#### [ASSIGNMENT]
Below is a set of records; reproduce them exactly without their pictures.

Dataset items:
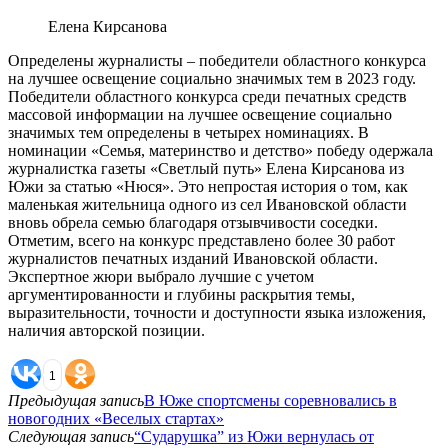
Елена Кирсанова
Определены журналисты – победители областного конкурса
на лучшее освещение социально значимых тем в 2023 году.
Победители областного конкурса среди печатных средств
массовой информации на лучшее освещение социально
значимых тем определены в четырех номинациях. В
номинации «Семья, материнство и детство» победу одержала
журналистка газеты «Светлый путь» Елена Кирсанова из
Южи за статью «Нюся». Это непростая история о том, как
маленькая жительница одного из сел Ивановской области
вновь обрела семью благодаря отзывчивости соседки.
Отметим, всего на конкурс представлено более 30 работ
журналистов печатных изданий Ивановской области.
Экспертное жюри выбрало лучшие с учетом
аргументированности и глубины раскрытия темы,
выразительности, точности и доступности языка изложения,
наличия авторской позиции.
1
Предыдущая запись
В Юже спортсмены соревновались в
новогодних «Веселых стартах»
Следующая запись
“Сударушка” из Южи вернулась от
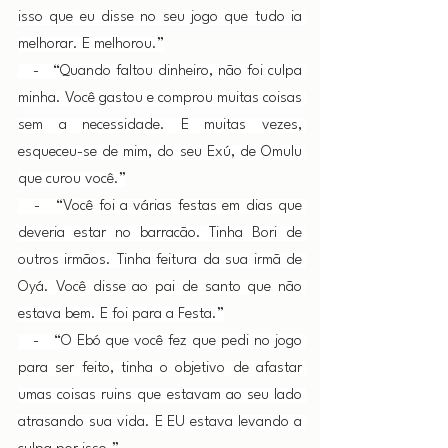
isso que eu disse no seu jogo que tudo ia 
melhorar. E melhorou.”
   -   “Quando faltou dinheiro, não foi culpa 
minha. Você gastou e comprou muitas coisas 
sem a necessidade. E muitas vezes, 
esqueceu-se de mim, do seu Exú, de Omulu 
que curou você.”
   -   “Você foi a várias festas em dias que 
deveria estar no barracão. Tinha Bori de 
outros irmãos. Tinha feitura da sua irmã de 
Oyá. Você disse ao pai de santo que não 
estava bem. E foi para a Festa.”
   -   “O Ebó que você fez que pedi no jogo 
para ser feito, tinha o objetivo de afastar 
umas coisas ruins que estavam ao seu lado 
atrasando sua vida. E EU estava levando a 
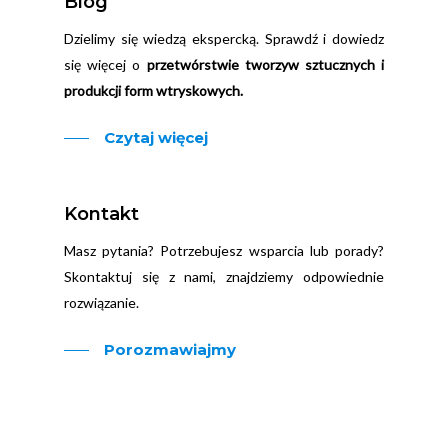
Blog
Dzielimy się wiedzą ekspercką. Sprawdź i dowiedz
się więcej o
przetwórstwie tworzyw sztucznych i
produkcji form wtryskowych.
Czytaj więcej
Kontakt
Masz pytania? Potrzebujesz wsparcia lub porady?
Skontaktuj się z nami, znajdziemy odpowiednie
rozwiązanie.
Porozmawiajmy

#### [SOLVED PROBLEM]
Елена Кирсанова
Определены журналисты – победители областного конкурса
на лучшее освещение социально значимых тем в 2023 году.
Победители областного конкурса среди печатных средств
массовой информации на лучшее освещение социально
значимых тем определены в четырех номинациях. В
номинации «Семья, материнство и детство» победу одержала
журналистка газеты «Светлый путь» Елена Кирсанова из
Южи за статью «Нюся». Это непростая история о том, как
маленькая жительница одного из сел Ивановской области
вновь обрела семью благодаря отзывчивости соседки.
Отметим, всего на конкурс представлено более 30 работ
журналистов печатных изданий Ивановской области.
Экспертное жюри выбрало лучшие с учетом
аргументированности и глубины раскрытия темы,
выразительности, точности и доступности языка изложения,
наличия авторской позиции.
1
Предыдущая запись
В Юже спортсмены соревновались в
новогодних «Веселых стартах»
Следующая запись
“Сударушка” из Южи вернулась от
isso que eu disse no seu jogo que tudo ia 
melhorar. E melhorou.”
   -   “Quando faltou dinheiro, não foi culpa 
minha. Você gastou e comprou muitas coisas 
sem a necessidade. E muitas vezes, 
esqueceu-se de mim, do seu Exú, de Omulu 
que curou você.”
   -   “Você foi a várias festas em dias que 
deveria estar no barracão. Tinha Bori de 
outros irmãos. Tinha feitura da sua irmã de 
Oyá. Você disse ao pai de santo que não 
estava bem. E foi para a Festa.”
   -   “O Ebó que você fez que pedi no jogo 
para ser feito, tinha o objetivo de afastar 
umas coisas ruins que estavam ao seu lado 
atrasando sua vida. E EU estava levando a 
Blog
Dzielimy się wiedzą ekspercką. Sprawdź i dowiedz
się więcej o
przetwórstwie tworzyw sztucznych i
produkcji form wtryskowych.
Czytaj więcej
Kontakt
Masz pytania? Potrzebujesz wsparcia lub porady?
Skontaktuj się z nami, znajdziemy odpowiednie
rozwiązanie.
Porozmawiajmy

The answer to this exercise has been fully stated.